As the first African-American senator to represent New Jersey, Cory Booker is one of the nation's more beloved politicians, particularly known for his efforts at bipartisan cooperation in a political climate dominated by divisiveness. After completing his elite education, Booker famously moved into a public housing project in Newark, New Jersey, became a tenant organizer, and founded a nonprofit that provided legal assistance to low-income families. Later he garnered national recognition as the Democratic mayor of Newark, where he successfully lowered crime rates, fought corruption in City Hall, secured $100 million in city funding, and still managed to carry a woman out of a blazing inferno that left him with second-degree burns. Booker brought these virtues into the senate, and then into a failed bid for the U.S. presidency, thus providing an example of how people can benefit when they come together.

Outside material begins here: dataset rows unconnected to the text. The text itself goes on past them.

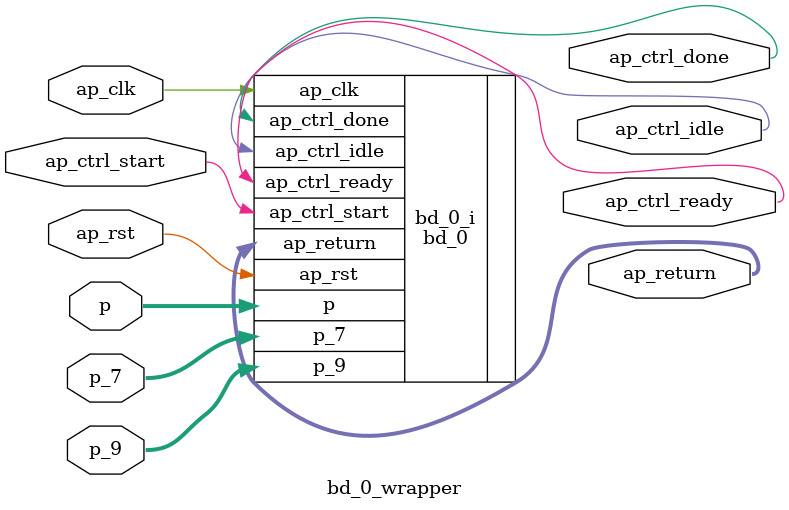
<source format=v>
`timescale 1 ps / 1 ps

module bd_0_wrapper
   (ap_clk,
    ap_ctrl_done,
    ap_ctrl_idle,
    ap_ctrl_ready,
    ap_ctrl_start,
    ap_return,
    ap_rst,
    p,
    p_7,
    p_9);
  input ap_clk;
  output ap_ctrl_done;
  output ap_ctrl_idle;
  output ap_ctrl_ready;
  input ap_ctrl_start;
  output [63:0]ap_return;
  input ap_rst;
  input [7:0]p;
  input [63:0]p_7;
  input [31:0]p_9;

  wire ap_clk;
  wire ap_ctrl_done;
  wire ap_ctrl_idle;
  wire ap_ctrl_ready;
  wire ap_ctrl_start;
  wire [63:0]ap_return;
  wire ap_rst;
  wire [7:0]p;
  wire [63:0]p_7;
  wire [31:0]p_9;

  bd_0 bd_0_i
       (.ap_clk(ap_clk),
        .ap_ctrl_done(ap_ctrl_done),
        .ap_ctrl_idle(ap_ctrl_idle),
        .ap_ctrl_ready(ap_ctrl_ready),
        .ap_ctrl_start(ap_ctrl_start),
        .ap_return(ap_return),
        .ap_rst(ap_rst),
        .p(p),
        .p_7(p_7),
        .p_9(p_9));
endmodule

</source>
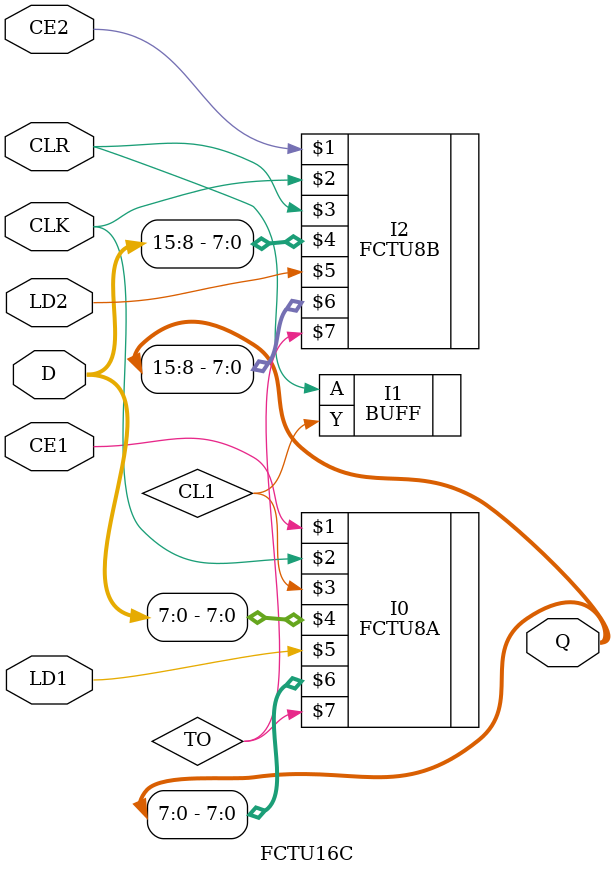
<source format=v>
`timescale 1 ns / 100 ps
module FCTU16C( CE1, CE2, CLK, CLR, D, LD1, LD2, Q );

input [15:0] D;
output [15:0] Q;
input CE1, CE2, LD1, LD2, CLR, CLK;










specify 
    specparam CDS_LIBNAME  = "3200DX";
    specparam CDS_CELLNAME = "FCTU16C";
    specparam CDS_VIEWNAME = "schematic";
endspecify

FCTU8B I2( CE2, CLK, CLR, D[15:8], LD2, Q[15:8], TO);
BUFF  I1( .Y(CL1), .A(CLR));
FCTU8A I0( CE1, CLK, CL1, D[7:0], LD1, Q[7:0], TO);

endmodule

</source>
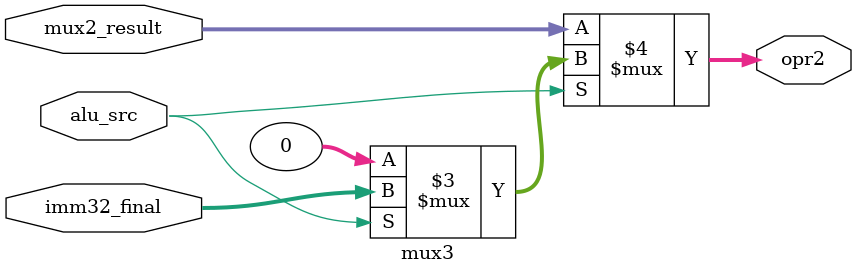
<source format=sv>
module mux3(
            input logic[31:0] imm32_final,
            input logic[31:0] mux2_result,   
            input logic alu_src,
            
            output logic[31:0] opr2
            );
            
            assign opr2 = (alu_src == 1'b0)?mux2_result:
                          (alu_src == 1'b1)?imm32_final:
                          0;
                          
endmodule
</source>
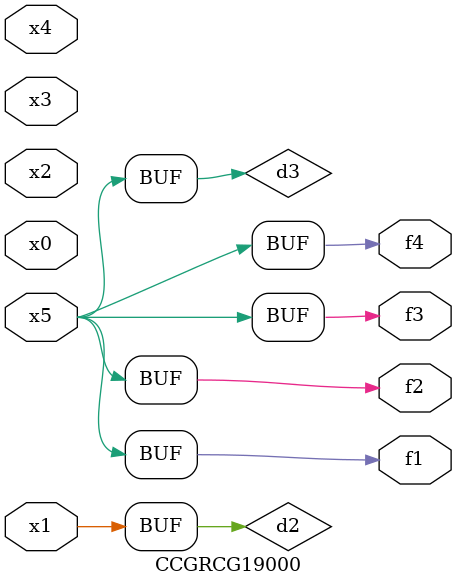
<source format=v>
module CCGRCG19000(
	input x0, x1, x2, x3, x4, x5,
	output f1, f2, f3, f4
);

	wire d1, d2, d3;

	not (d1, x5);
	or (d2, x1);
	xnor (d3, d1);
	assign f1 = d3;
	assign f2 = d3;
	assign f3 = d3;
	assign f4 = d3;
endmodule

</source>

Given Booker's academic pedigree, it is a surprise to many when they learn that the senator started off with dreams of playing in the NFL. In 1988 Booker arrived at Stanford University as a heralded football recruit who'd been awarded a full scholarship. Unfortunately, the expectations of his coaches didn't translate to the field, and Booker found himself focusing more on academic and social matters. Booker got deeply involved with a 24-hour crisis hotline for students on campus, and was an All Pac-10 honors student, majoring in political science, followed by an MA in sociology in 1992. He also began volunteering in East Palo Alto, Silicon Valley's poorer "inner city" populated largely by Latinos and blacks. In one of his more prophetic moments, with about a month before he was set to graduate and head to Oxford on a Rhodes Scholarship, Booker wrote: "As my ambition rages, as I seek to change the world — Where shall I begin?"

After leaving Stanford, Booker has not forgotten the place that started him out on his groundbreaking path. Over the years the senator has continued to speak at Stanford, including a 2011 Reunion Homecoming Roundtable on redefining primary education in the country. Some students also had the chance to see him lecture as part of the Haas Center’s Voices in Public Service Leadership series. In 2012, he returned to the Stanford campus to discuss with students the impending presidential election results, and the importance of bipartisan problem solving. Later that year, Booker delivered the commencement address where he extolled lessons from his own father and grandfather through stories of hardship, hope and humor.

Four years later, Booker was back, this time for a public event where he discussed his new book, bipartisanship, and the importance of the Stanford community. "I still look at this as the most privileged experience of my lifetime..." he said, before elaborating on some of the memorable experiences that kept making him want to return to his alma mater. "... some professors who really shaped my life and transformed my existence through not just their mastery of their subject matter but by inspiring me to be a better human being."